▸ **TASK**
Give the records below again, word for word. No pictures belong in the copy.

Segment Open

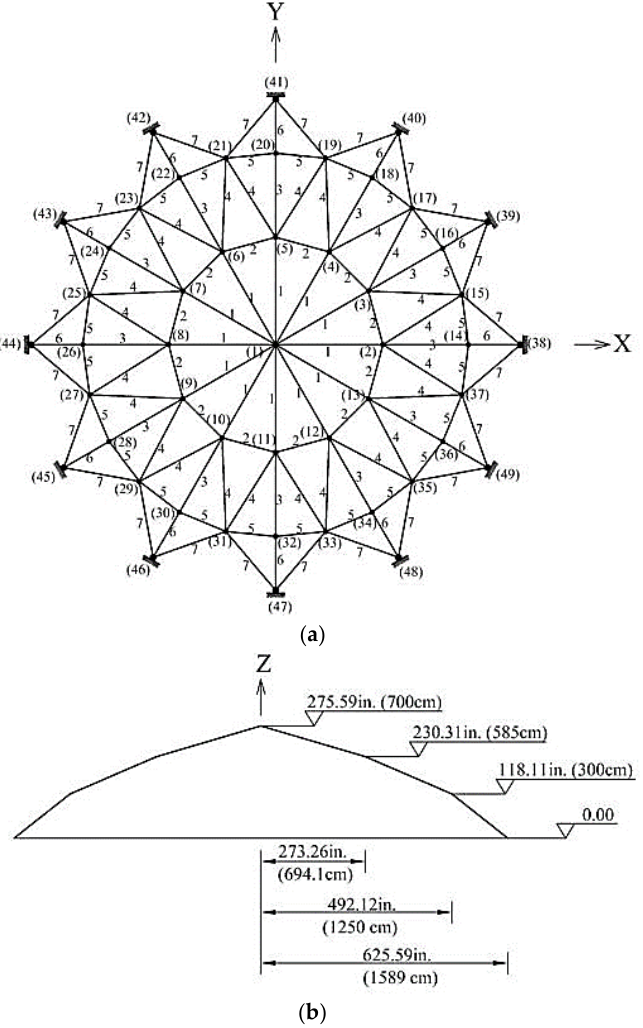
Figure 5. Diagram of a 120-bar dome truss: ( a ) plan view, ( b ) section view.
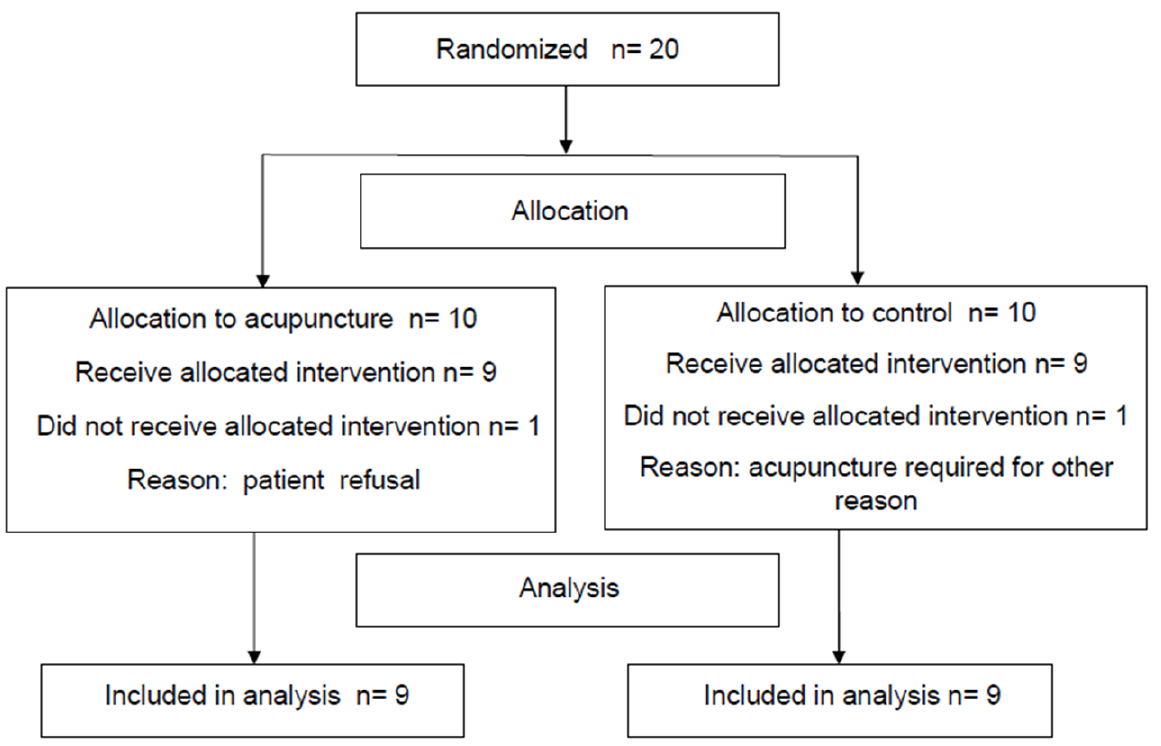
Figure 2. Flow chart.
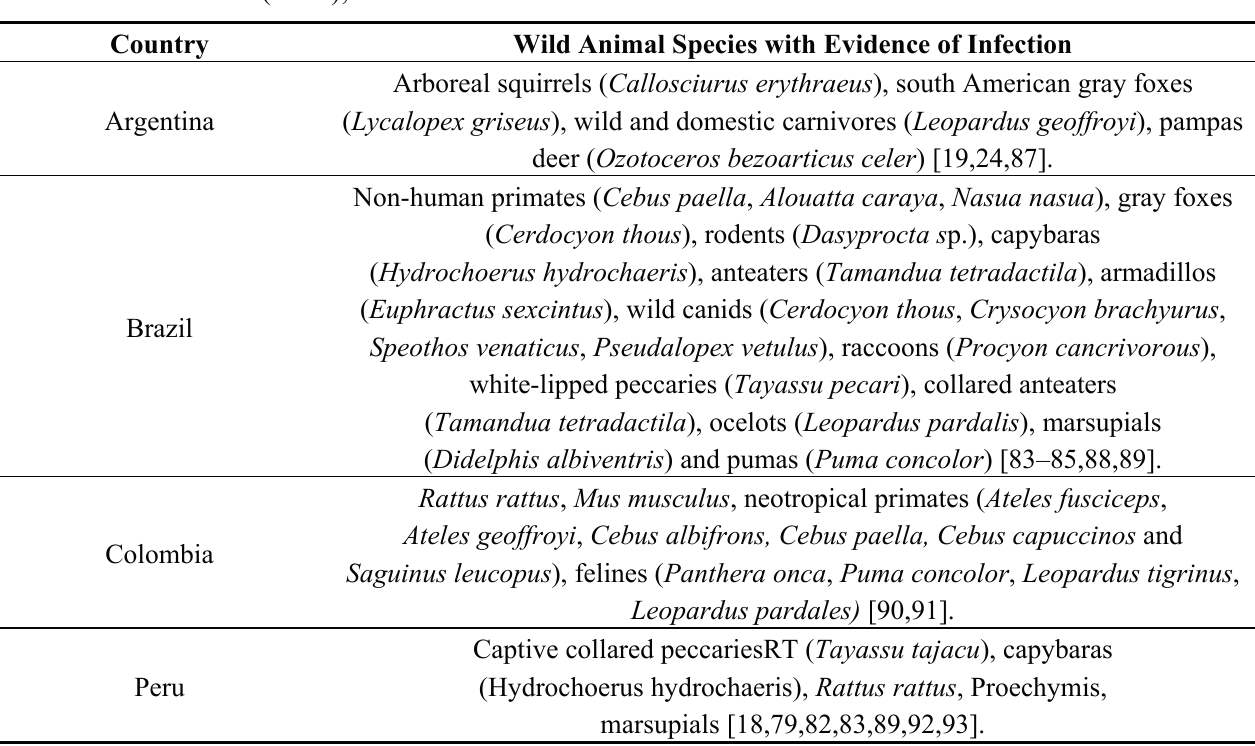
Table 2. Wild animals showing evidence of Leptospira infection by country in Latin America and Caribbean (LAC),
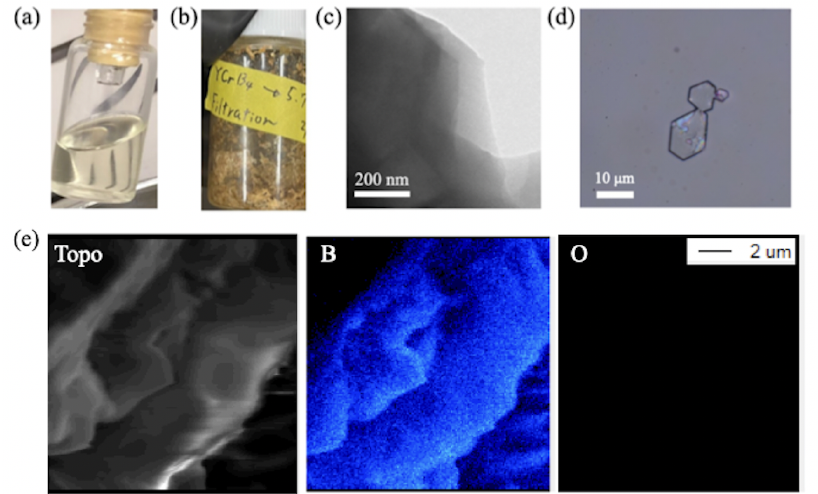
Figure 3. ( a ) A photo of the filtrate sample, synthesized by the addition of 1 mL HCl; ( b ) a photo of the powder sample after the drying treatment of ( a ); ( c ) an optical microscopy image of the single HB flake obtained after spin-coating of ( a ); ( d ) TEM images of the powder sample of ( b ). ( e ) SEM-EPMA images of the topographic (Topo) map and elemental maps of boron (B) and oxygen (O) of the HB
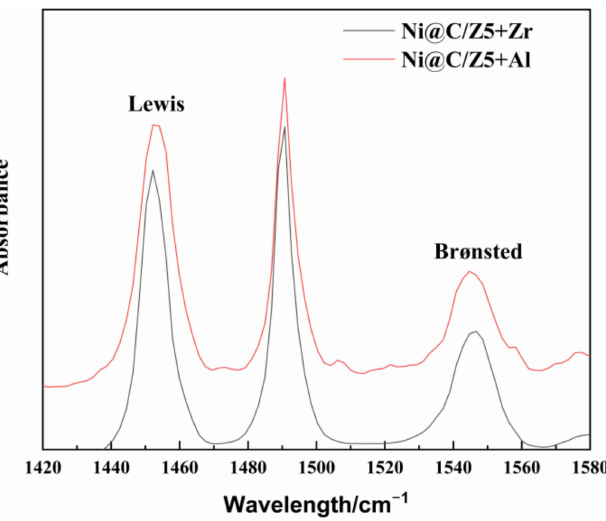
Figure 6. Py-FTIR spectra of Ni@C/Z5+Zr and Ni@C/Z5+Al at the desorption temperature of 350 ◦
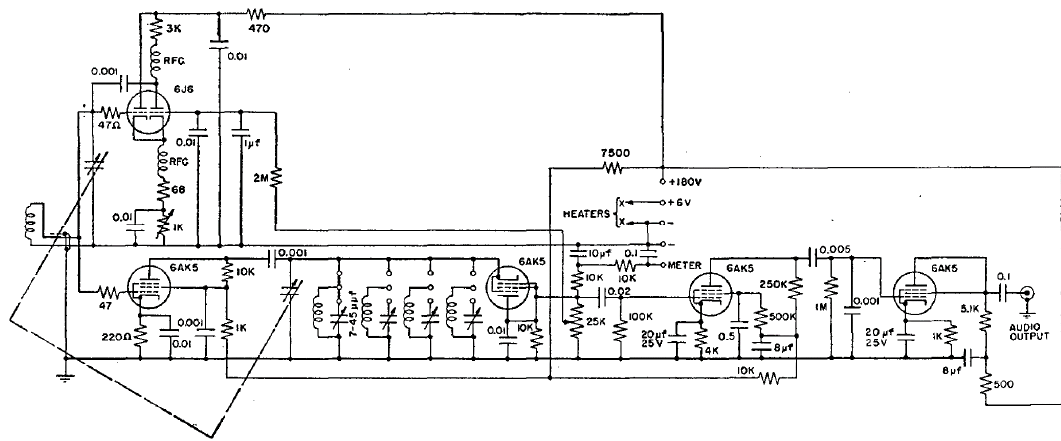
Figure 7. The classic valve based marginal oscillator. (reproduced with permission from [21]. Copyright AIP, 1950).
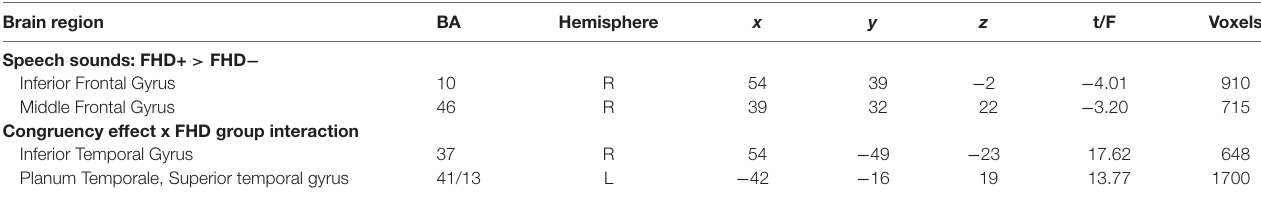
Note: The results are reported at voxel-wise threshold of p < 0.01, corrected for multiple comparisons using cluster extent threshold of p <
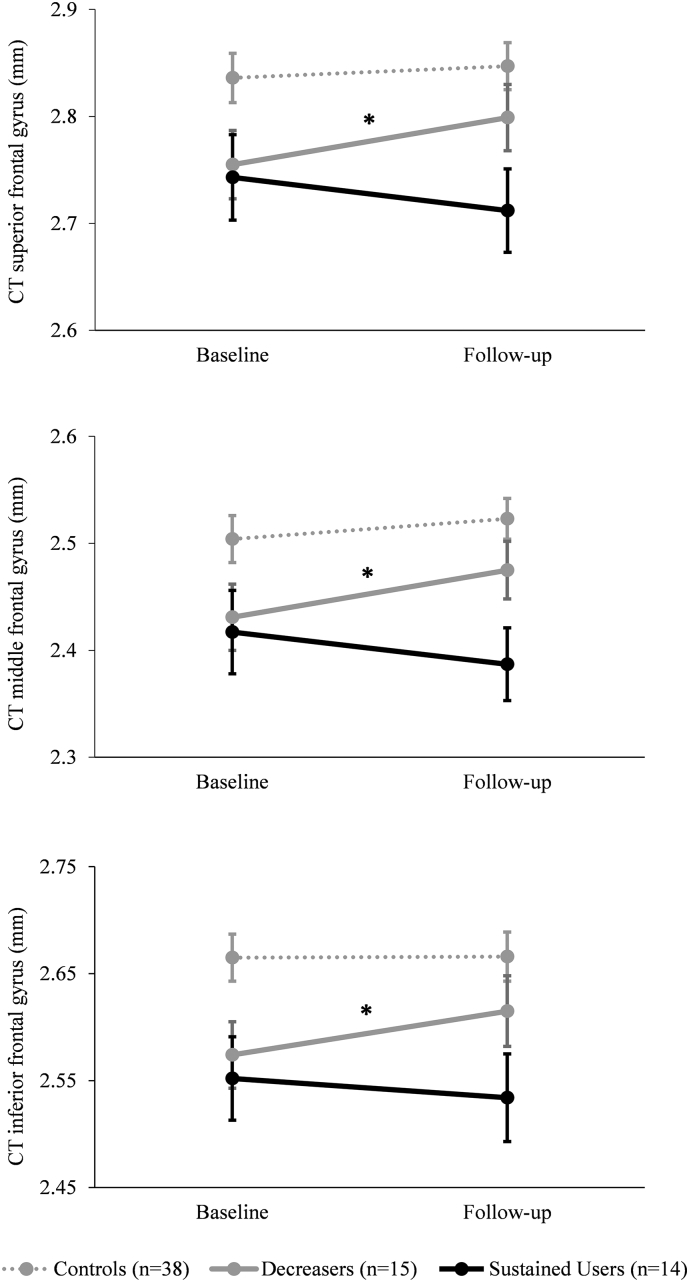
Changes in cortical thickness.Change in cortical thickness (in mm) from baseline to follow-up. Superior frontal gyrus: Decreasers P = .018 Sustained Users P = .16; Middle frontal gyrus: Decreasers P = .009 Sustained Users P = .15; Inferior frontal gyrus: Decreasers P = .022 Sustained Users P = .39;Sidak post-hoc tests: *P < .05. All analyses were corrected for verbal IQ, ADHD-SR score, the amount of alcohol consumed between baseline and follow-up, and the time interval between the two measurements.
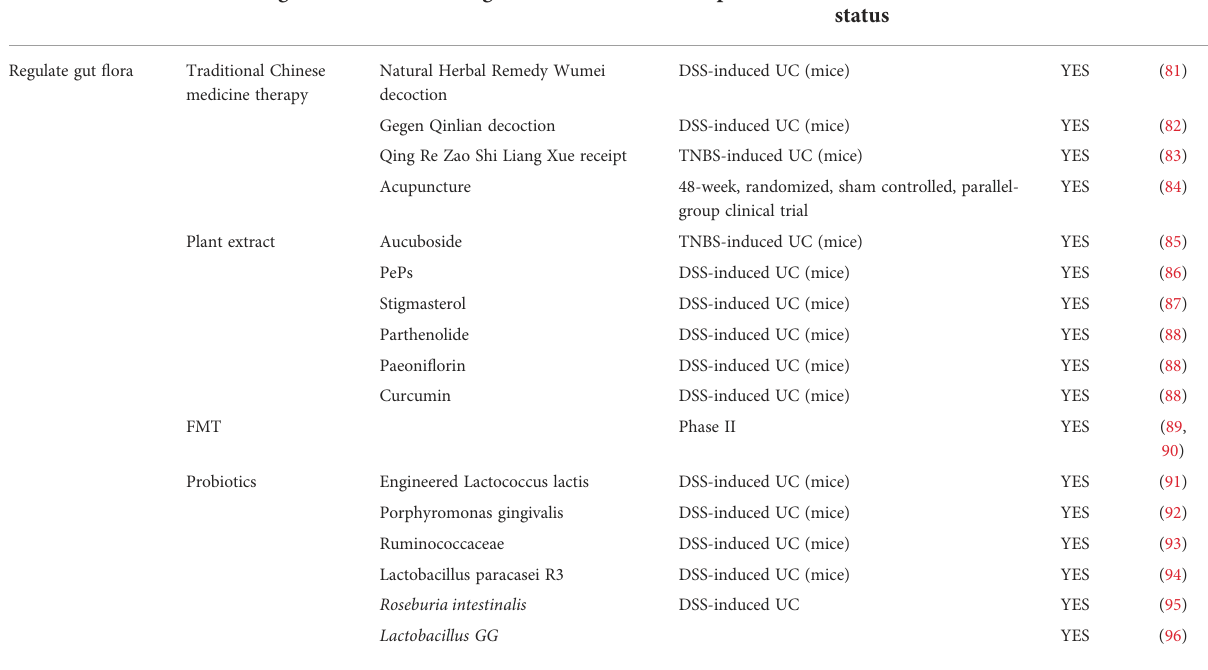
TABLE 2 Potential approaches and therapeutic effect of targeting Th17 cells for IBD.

Segment Closed

▸ **SOLVED PROBLEM**
Figure 5. Diagram of a 120-bar dome truss: ( a ) plan view, ( b ) section view.
Figure 2. Flow chart.
Table 2. Wild animals showing evidence of Leptospira infection by country in Latin America and Caribbean (LAC),
Figure 3. ( a ) A photo of the filtrate sample, synthesized by the addition of 1 mL HCl; ( b ) a photo of the powder sample after the drying treatment of ( a ); ( c ) an optical microscopy image of the single HB flake obtained after spin-coating of ( a ); ( d ) TEM images of the powder sample of ( b ). ( e ) SEM-EPMA images of the topographic (Topo) map and elemental maps of boron (B) and oxygen (O) of the HB
Figure 6. Py-FTIR spectra of Ni@C/Z5+Zr and Ni@C/Z5+Al at the desorption temperature of 350 ◦
Figure 7. The classic valve based marginal oscillator. (reproduced with permission from [21]. Copyright AIP, 1950).
Note: The results are reported at voxel-wise threshold of p < 0.01, corrected for multiple comparisons using cluster extent threshold of p <
Changes in cortical thickness.Change in cortical thickness (in mm) from baseline to follow-up. Superior frontal gyrus: Decreasers P = .018 Sustained Users P = .16; Middle frontal gyrus: Decreasers P = .009 Sustained Users P = .15; Inferior frontal gyrus: Decreasers P = .022 Sustained Users P = .39;Sidak post-hoc tests: *P < .05. All analyses were corrected for verbal IQ, ADHD-SR score, the amount of alcohol consumed between baseline and follow-up, and the time interval between the two measurements.
TABLE 2 Potential approaches and therapeutic effect of targeting Th17 cells for IBD.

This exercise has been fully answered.